Dynamics of short time--scale energy relaxation of optical excitations due to electron--electron scattering in the presence of arbitrary disorder

TL;DR

This paper investigates how electron-electron scattering influences the short time-scale energy relaxation of optical excitations in disordered systems, revealing that disorder can both enhance and suppress relaxation depending on its strength.

Contribution

It provides a numerical analysis of the initial thermalization dynamics in disordered systems, highlighting the contrasting effects of weak and strong disorder on relaxation rates.

Findings

Disorder enhances relaxation rate in weak disorder regimes.

Strong disorder leads to reduced scattering and slower relaxation.

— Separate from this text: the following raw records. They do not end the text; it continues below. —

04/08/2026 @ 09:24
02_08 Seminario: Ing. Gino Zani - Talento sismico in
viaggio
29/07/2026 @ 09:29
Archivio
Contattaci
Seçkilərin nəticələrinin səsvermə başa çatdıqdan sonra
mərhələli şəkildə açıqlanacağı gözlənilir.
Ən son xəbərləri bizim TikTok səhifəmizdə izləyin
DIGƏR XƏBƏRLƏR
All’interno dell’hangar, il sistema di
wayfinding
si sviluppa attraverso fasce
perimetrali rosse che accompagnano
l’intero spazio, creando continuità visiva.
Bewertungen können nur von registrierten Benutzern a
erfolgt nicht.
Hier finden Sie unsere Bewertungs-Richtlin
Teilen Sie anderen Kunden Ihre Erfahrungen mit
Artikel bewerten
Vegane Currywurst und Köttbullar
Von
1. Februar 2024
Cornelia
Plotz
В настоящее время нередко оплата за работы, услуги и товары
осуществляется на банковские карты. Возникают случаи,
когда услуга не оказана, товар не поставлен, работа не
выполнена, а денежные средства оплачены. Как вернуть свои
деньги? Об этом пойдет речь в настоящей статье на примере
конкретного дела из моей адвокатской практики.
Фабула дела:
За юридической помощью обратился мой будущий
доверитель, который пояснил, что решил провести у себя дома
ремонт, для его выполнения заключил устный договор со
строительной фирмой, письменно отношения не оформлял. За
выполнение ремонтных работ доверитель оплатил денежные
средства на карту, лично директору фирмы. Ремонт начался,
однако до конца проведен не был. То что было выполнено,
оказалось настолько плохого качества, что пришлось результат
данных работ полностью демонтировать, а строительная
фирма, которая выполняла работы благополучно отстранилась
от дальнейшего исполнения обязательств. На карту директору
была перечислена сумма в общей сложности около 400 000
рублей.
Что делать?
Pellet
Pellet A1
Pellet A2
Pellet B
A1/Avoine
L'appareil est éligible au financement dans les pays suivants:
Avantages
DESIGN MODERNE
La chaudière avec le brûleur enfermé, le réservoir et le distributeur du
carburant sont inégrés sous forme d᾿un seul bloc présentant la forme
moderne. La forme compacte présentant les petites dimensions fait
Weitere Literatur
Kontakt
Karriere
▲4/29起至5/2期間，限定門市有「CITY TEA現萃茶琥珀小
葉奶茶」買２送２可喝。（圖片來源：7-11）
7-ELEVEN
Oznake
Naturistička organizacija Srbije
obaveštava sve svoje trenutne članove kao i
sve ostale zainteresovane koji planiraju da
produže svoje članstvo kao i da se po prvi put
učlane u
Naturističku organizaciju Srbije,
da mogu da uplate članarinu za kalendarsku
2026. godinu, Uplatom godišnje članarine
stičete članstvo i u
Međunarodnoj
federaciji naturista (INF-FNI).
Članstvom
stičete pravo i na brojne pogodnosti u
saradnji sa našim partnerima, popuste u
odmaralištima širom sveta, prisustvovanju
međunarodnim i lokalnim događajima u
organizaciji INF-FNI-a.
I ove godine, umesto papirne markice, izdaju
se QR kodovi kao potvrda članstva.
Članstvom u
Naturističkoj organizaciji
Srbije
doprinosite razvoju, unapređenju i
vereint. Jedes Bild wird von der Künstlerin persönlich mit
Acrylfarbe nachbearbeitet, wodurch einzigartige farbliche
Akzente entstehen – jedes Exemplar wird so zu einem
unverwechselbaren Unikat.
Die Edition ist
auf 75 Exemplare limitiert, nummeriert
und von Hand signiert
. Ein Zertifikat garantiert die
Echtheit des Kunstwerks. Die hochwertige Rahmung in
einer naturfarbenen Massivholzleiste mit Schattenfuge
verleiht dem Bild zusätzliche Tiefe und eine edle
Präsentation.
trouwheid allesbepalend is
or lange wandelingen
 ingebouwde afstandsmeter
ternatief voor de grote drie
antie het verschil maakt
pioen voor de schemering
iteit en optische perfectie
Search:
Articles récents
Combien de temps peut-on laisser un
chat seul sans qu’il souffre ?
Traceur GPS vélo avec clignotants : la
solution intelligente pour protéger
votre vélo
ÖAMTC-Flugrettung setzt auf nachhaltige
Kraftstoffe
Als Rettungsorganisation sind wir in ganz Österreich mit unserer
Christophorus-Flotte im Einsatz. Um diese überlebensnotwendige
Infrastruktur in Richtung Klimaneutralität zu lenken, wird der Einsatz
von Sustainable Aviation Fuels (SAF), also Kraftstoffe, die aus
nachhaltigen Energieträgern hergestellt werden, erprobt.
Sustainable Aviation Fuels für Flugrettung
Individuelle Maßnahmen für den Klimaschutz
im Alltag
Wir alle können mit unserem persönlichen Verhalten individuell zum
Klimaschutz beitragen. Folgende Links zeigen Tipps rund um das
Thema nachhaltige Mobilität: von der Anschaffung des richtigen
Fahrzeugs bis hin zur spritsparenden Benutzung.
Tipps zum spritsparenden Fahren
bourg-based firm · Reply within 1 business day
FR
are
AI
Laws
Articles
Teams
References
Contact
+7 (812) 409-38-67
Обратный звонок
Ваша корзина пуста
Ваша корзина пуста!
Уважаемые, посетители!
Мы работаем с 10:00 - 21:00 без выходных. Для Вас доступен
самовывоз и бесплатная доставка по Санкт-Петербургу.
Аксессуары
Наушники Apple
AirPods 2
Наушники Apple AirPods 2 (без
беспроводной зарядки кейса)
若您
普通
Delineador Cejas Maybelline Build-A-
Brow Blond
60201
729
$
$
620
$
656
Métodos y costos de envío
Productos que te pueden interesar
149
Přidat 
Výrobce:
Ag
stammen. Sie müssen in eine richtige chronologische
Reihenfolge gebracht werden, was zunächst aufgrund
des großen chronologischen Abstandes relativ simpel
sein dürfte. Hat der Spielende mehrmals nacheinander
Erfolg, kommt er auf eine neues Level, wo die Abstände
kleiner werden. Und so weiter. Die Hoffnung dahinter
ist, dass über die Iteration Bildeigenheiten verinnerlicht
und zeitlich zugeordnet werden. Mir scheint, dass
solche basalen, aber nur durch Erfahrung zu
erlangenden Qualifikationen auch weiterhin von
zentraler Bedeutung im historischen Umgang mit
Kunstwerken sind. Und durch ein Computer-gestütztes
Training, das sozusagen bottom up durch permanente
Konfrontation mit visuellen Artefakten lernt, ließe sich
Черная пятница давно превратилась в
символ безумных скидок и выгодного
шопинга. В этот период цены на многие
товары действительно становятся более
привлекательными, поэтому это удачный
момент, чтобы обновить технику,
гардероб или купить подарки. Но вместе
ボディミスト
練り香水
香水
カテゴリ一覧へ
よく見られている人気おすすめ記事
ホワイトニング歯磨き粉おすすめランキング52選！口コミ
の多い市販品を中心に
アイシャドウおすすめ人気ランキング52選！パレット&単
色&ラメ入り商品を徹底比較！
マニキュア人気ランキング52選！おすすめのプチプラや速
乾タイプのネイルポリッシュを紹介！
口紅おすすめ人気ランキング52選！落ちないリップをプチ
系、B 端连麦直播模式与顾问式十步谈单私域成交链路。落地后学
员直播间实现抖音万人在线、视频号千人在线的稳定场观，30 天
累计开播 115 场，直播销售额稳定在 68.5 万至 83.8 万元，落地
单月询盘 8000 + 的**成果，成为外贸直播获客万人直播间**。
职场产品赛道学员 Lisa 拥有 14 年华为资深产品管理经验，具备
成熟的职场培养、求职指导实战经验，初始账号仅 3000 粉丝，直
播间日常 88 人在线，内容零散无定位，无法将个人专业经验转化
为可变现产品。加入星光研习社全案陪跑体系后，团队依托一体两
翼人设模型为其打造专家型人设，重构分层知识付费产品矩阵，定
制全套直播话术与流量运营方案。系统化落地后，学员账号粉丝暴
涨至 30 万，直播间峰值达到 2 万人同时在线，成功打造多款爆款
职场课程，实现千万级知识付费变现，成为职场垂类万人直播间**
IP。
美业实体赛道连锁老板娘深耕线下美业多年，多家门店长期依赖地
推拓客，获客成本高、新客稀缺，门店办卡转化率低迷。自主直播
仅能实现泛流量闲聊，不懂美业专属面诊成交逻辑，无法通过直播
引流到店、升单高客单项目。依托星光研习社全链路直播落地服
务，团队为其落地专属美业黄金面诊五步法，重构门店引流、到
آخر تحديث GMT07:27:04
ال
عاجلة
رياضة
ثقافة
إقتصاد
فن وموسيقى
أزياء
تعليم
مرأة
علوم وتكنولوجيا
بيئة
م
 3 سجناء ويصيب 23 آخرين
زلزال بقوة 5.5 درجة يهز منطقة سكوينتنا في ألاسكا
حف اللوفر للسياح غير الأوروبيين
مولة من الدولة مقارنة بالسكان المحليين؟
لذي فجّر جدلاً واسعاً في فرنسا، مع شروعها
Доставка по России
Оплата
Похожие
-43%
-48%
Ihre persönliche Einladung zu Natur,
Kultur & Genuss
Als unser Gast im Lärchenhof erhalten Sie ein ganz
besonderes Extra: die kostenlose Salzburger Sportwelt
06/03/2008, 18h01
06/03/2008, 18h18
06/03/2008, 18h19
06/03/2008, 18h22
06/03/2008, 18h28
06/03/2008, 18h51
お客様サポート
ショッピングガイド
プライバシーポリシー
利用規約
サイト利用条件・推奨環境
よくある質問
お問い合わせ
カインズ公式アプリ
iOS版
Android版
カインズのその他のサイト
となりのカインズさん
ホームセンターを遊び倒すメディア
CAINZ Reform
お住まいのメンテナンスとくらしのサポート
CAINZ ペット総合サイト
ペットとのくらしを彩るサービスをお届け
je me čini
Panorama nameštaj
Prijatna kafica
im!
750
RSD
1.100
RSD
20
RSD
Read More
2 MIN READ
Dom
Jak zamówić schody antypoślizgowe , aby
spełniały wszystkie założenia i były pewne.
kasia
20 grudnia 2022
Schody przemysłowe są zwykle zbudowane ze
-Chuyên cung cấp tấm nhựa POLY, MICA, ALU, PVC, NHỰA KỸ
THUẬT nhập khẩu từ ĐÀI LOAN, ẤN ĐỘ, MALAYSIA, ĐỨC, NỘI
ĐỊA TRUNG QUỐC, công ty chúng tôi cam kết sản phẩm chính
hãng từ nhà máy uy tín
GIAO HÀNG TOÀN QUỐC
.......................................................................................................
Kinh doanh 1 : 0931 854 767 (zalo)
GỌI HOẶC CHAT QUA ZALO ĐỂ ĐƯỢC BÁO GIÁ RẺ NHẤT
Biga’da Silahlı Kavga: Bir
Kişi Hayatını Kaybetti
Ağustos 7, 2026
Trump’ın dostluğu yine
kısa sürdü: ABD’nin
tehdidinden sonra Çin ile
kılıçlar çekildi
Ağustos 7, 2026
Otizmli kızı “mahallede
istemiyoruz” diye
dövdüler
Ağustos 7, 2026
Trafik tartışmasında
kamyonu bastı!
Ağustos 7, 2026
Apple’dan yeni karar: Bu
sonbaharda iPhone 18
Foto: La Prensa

Interaction strength influences the scaling of relaxation rates with an anomalous exponent.

Abstract

A non--equilibrium occupation distribution relaxes towards the Fermi--Dirac distribution due to electron--electron scattering even in finite Fermi systems. The dynamic evolution of this thermalization process assumed to result from an optical excitation is investigated numerically by solving a Boltzmann equation for the carrier populations using a one--dimensional disordered system. We focus on the short time--scale behavior. The logarithmically long time--scale associated with the glassy behavior of interacting electrons in disordered systems is not treated in our investigation. For weak disorder and short range interaction we recover the expected result that disorder enhances the relaxation rate as compared to the case without disorder. For sufficiently strong disorder, however, we find an opposite trend due to the reduction of scattering probabilities originating from the strong localization of the single--particle states. Long--range interaction in this regime produces a similar effect. The relaxation rate is found to scale with the interaction strength, however, the interplay between the implicit and the explicit character of the interaction produces an anomalous exponent.